Editorial
Austin J Psychiatry Behav Sci. 2014;1(1): 1004.
Neuro in Psychiatry: Past, Present, Future
Joseph Zihl*
Department of Psychology - Neuropsychology, University of Munich, Germany
*Corresponding author: Joseph Zihl, University of Munich, Department of Psychology - Neuropsychology, Leopoldstrasse 13, D-80802 München, Germany
Received: January 20, 2014; Accepted: February 24, 2014; Published: March 05, 2014
“We are back where Griesinger started ... it is time again to challenge our neuroscientific understanding with the task of explaining mental disorders as a product of brain structure and function interacting with personal and social experience”. With this statement, Caine & Joint [1] opened their plea for the greater⁄ broader inclusion of neuroscience in psychiatry. About 100 years before, Griesinger [2] came to the then surprising, although justified, conclusion that the integrity of mental processes is bound to the integrity of the brain, which is the “seat” of normal as well as pathological mental processes. In line with this tradition, Kraepelin [3] argued for the importance of psychology in psychiatry, which he defined as a unique and valid experimental methodology for assessing mental disorders. He suggested that such research should not only contribute to a better understanding of mental functions and their impairments, but also to the progress in “psycho-pathological” diagnostics. “Psychopathology” in Kraepelin's view did not only comprise psychopathological symptoms in their contemporary definition, but also cognitive dysfunction.

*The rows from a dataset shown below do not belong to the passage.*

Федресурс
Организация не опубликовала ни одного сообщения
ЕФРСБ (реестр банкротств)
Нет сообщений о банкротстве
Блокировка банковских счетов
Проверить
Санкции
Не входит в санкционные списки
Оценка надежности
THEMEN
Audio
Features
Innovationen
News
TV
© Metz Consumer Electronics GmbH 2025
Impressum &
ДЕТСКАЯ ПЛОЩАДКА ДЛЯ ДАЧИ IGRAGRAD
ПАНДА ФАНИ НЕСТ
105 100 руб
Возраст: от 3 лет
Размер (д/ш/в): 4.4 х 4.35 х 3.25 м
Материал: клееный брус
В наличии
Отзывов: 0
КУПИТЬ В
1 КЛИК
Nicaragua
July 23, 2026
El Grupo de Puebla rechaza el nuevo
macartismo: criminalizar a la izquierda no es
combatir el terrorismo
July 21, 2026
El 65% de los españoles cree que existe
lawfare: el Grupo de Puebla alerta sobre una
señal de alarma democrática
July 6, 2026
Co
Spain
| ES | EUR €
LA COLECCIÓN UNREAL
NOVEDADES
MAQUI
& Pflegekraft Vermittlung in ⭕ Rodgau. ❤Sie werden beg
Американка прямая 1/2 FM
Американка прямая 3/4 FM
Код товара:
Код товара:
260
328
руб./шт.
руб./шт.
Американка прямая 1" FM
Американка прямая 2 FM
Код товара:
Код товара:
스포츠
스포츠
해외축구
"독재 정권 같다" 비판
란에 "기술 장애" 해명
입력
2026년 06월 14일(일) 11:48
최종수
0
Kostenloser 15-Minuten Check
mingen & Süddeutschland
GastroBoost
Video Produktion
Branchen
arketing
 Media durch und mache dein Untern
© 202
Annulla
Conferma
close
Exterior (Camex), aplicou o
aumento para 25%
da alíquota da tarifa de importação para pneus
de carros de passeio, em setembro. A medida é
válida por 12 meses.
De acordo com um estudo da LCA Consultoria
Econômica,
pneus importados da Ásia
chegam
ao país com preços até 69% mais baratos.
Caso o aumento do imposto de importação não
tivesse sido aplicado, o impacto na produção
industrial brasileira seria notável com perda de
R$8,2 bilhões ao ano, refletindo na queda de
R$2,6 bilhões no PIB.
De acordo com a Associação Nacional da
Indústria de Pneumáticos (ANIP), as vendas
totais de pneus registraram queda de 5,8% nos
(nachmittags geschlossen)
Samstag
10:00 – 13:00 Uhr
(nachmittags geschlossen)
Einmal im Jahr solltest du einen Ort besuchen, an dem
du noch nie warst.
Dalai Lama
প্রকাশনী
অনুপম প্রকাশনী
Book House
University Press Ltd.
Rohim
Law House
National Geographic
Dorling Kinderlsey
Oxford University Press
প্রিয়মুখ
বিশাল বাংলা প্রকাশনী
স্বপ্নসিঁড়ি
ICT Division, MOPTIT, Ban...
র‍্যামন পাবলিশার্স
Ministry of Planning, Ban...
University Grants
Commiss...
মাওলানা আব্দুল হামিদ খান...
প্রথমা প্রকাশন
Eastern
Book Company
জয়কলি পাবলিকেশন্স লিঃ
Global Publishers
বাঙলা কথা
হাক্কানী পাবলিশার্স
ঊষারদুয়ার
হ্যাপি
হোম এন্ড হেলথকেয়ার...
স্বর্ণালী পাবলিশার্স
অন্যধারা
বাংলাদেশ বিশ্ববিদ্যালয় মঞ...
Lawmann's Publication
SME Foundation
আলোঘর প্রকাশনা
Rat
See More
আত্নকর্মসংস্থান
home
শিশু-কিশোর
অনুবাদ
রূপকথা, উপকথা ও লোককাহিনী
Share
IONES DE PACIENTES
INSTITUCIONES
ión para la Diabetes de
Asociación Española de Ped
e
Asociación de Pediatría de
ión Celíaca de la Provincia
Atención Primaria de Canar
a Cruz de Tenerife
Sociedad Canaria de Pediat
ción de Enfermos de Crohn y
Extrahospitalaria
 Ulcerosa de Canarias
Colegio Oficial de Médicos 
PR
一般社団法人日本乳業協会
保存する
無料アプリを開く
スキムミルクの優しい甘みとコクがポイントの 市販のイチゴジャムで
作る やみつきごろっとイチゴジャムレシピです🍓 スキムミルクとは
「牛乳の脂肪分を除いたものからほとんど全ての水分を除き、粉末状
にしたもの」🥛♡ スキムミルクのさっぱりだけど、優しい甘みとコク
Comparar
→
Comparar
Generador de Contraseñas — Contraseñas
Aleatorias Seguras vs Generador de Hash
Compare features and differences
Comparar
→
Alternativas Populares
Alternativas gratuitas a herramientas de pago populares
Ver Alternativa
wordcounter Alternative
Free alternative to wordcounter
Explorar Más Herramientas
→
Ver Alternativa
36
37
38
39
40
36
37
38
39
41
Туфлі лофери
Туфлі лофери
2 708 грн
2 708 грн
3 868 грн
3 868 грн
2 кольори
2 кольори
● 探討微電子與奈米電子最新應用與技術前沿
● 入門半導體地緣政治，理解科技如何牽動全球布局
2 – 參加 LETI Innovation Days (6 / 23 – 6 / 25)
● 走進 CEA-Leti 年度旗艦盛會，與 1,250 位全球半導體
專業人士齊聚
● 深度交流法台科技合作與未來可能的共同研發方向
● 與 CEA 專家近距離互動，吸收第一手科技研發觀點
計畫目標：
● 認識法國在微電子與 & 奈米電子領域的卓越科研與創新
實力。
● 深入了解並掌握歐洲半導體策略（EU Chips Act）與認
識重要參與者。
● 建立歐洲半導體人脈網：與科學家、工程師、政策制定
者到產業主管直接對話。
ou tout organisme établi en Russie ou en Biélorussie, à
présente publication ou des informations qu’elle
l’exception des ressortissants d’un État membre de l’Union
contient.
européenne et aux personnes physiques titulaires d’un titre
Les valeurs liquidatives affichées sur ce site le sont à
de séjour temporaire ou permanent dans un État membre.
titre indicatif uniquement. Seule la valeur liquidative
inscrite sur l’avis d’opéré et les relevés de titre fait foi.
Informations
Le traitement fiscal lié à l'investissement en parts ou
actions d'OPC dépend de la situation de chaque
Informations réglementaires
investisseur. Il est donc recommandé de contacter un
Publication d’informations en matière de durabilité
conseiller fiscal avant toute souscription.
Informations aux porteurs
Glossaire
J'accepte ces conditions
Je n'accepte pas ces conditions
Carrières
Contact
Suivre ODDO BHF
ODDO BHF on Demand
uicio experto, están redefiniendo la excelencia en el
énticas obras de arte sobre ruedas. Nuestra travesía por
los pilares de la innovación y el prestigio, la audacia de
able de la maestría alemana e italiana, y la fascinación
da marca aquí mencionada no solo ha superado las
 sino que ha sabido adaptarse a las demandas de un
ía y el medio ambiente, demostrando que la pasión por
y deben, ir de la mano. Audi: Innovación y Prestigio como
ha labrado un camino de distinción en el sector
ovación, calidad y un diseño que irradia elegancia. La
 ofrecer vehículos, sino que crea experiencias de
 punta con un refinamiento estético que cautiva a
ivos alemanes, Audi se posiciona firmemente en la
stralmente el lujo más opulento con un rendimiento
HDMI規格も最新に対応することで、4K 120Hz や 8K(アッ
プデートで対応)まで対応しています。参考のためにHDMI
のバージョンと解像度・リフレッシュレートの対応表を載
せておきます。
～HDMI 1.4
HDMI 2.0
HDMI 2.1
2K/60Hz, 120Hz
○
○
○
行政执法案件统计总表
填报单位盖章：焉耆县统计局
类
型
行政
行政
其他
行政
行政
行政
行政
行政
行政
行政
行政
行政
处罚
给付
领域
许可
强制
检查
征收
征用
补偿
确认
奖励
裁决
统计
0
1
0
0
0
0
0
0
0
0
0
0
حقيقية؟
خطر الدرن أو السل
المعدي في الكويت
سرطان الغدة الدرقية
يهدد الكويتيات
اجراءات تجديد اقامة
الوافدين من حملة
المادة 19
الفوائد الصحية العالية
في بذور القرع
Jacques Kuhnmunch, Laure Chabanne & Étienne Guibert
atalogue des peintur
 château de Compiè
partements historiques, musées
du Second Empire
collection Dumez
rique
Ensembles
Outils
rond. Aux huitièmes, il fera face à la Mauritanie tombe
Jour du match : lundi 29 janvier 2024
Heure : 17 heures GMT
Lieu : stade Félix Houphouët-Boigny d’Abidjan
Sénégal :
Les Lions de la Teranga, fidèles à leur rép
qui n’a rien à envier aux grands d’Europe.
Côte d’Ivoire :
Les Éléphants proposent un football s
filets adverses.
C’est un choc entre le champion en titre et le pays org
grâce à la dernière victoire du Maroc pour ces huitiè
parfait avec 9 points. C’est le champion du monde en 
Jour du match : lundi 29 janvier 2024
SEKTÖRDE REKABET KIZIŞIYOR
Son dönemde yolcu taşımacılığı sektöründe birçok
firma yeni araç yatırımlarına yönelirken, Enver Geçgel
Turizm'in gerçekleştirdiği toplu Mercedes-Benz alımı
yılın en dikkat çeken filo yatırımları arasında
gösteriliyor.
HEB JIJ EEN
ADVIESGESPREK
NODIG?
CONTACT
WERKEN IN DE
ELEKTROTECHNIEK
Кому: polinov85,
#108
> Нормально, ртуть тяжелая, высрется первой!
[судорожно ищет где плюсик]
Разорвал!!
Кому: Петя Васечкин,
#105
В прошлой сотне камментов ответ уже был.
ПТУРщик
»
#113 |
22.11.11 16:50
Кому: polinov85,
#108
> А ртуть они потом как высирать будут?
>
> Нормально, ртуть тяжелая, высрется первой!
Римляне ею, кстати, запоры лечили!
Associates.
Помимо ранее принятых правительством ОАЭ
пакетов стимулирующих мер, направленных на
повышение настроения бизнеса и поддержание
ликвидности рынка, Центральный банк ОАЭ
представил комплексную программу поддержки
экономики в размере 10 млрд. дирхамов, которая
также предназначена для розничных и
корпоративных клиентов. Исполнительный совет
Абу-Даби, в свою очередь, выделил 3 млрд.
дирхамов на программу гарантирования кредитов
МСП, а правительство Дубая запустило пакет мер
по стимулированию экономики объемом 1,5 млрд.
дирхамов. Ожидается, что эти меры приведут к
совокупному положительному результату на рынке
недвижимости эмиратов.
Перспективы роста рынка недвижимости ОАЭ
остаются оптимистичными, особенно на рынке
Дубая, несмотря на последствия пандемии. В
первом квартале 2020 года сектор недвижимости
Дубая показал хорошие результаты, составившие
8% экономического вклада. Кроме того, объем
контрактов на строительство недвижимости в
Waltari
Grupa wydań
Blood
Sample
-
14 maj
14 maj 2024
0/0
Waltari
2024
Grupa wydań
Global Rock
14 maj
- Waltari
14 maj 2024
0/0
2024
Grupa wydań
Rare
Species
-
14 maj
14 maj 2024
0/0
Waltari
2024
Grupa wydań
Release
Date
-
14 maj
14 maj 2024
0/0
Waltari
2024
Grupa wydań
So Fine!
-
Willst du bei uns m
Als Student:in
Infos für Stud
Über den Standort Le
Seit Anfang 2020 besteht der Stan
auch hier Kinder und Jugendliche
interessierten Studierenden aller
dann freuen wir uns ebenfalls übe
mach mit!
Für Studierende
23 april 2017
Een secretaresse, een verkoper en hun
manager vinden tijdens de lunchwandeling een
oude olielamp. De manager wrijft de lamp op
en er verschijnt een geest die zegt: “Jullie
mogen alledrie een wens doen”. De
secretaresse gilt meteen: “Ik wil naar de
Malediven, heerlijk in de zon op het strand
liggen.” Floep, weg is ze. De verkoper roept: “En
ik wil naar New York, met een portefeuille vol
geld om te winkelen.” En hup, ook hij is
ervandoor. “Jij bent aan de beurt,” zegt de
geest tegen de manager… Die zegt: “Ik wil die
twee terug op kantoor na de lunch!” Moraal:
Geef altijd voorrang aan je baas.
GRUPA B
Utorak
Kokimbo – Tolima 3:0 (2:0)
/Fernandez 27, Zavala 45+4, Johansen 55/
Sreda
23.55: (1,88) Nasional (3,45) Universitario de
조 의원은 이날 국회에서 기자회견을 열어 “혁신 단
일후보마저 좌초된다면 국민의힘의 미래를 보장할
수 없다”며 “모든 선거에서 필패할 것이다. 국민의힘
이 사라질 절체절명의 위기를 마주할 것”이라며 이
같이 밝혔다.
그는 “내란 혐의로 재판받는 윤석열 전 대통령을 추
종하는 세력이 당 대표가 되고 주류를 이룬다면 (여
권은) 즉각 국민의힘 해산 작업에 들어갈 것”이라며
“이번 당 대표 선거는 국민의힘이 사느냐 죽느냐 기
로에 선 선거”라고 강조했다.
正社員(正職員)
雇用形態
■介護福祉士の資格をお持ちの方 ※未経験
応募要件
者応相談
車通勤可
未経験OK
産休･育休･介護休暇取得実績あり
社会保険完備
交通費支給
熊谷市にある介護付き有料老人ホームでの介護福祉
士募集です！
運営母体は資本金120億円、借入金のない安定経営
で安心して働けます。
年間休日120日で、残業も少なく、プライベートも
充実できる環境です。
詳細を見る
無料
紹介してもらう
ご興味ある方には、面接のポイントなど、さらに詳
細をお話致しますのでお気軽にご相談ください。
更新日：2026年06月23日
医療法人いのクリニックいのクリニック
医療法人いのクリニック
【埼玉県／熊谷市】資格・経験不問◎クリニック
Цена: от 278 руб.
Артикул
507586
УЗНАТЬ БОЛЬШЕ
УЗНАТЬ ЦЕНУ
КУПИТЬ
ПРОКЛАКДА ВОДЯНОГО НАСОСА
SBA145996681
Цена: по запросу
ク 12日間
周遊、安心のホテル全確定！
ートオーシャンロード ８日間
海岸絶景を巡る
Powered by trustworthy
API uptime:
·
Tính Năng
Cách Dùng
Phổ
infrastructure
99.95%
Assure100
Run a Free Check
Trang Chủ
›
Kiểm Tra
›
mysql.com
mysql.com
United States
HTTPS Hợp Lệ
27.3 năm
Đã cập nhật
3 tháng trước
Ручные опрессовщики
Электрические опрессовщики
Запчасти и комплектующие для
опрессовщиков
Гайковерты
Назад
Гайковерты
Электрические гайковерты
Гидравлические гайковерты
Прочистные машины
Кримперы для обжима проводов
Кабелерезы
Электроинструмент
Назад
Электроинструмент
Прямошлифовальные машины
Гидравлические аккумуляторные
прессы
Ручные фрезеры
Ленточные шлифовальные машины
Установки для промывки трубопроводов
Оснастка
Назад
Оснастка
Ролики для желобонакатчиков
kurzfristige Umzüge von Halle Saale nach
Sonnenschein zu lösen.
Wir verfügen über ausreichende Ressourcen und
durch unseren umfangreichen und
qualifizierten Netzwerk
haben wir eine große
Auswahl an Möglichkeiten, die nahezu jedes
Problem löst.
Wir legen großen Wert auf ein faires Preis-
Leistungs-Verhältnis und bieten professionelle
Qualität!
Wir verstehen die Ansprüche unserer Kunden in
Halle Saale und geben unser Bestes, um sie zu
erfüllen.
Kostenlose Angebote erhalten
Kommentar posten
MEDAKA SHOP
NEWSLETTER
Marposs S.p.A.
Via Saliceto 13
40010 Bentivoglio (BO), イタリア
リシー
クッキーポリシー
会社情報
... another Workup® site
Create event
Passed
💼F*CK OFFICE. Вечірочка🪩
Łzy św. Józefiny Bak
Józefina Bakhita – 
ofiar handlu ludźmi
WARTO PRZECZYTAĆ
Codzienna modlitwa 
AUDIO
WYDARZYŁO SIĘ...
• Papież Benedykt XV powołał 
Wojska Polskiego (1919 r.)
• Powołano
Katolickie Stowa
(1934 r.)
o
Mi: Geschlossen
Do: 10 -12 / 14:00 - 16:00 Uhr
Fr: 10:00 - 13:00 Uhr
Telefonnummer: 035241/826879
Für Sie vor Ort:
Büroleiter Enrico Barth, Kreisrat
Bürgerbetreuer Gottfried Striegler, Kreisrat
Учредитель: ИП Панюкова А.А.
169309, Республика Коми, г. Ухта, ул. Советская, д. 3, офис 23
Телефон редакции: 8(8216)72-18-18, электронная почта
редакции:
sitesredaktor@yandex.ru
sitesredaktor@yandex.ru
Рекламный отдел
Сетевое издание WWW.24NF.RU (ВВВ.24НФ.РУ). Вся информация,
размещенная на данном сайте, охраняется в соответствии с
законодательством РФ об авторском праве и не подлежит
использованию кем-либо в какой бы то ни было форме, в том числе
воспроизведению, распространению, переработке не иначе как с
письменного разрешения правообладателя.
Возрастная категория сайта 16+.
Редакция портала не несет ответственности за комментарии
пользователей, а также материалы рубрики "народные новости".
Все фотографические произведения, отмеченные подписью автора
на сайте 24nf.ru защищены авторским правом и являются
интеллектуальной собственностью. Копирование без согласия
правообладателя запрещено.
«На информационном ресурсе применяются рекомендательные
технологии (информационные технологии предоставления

Neuropsychology is a branch of clinical and behavioral neuroscience; its main activity is the investigation of consequences of brain dysfunction on mental processes and their behavioral manifestations. It specializes in the quantitative and qualitative assessment of disorders in perception, attention, memory, executive function, action, language, emotion and motivation that result from congenital or acquired alterations in the brain, and in pathological states of the brain, including depression, schizophrenia, anxiety and personality disorders [4]. Furthermore, neuropsychology continues to broaden in scope, in parallel with developments in the many areas embraced by the term “the neurosciences” (e.g., brain imaging, genomics) and translational sciences (e.g., health care); at the same time, research and practice has become more evidence-based [5,6].
Mental disorders, such as depression, schizophrenia and dementia, are major topics in neuropsychological research and practice [7,8]. Moreover, despite significant advances in neuroimaging, neuropsychology will keep its unique role in assessing mental capacities and disorders [9]. Keefe [10] has pointed out that, in addition to proving brain–behavior relationships in psychiatric disorders as well as improving our understanding of the relationship between mental dysfunction and psychopathological symptoms, neuropsychological tools may also “serve to identify cognitive predictors of course of illness and discriminate among heterogeneous forms of some psychiatric disorders” (p. 6). For example, we now know that reduced cognitive performance may persist in a subgroup of patients even after depressive symptom amelioration by antidepressants [11,12] and, that cognitive dysfunction may representa marker for response to pharmacological treatment and the risk of recurring depressive episodes [11,13]. Thus, novel antidepressant treatments may also target cognitive improvement [14].
Another point worth considering is that, while good discrimination between subtypes of psychiatric disorders on the basis of dissimilar cognitive patterns may be possible, searches for similarities may provide insights into what lies the other side of the coin. Given the extensive and prominent networking in the brain, it is not surprising to also find overlapping patterns of cognitive dysfunction [10], as shown, for example in depression and schizophrenia, which may be seen as disorders with a final common pathway [15,16]. Thus, consideration of both specific and common cognitive disorders may help to elucidate the nature of the functional organization of systems for cognition, emotion/mood and motivation by associating and dissociating these functions in pathological states of the brain [17]. Neuropsychiatry remains “an amalgam of psychiatry, neurology, and neuropsychology” [1]; its “foundation rests upon the relationship between the brain and behavior” [18]. Thus, Psychiatry and Behavioral Science are intimately interconnected, and should not be pursued separately, neither in research nor in practice. In this sense, neuropsychiatry “is essentially a collaborative and integrative enterprise” and is focused on the assessment and treatment of patients with brain dysfunction [19]. I look forward to helping the Austin Journal of Psychiatry and Behavioural Science to steer this enterprise.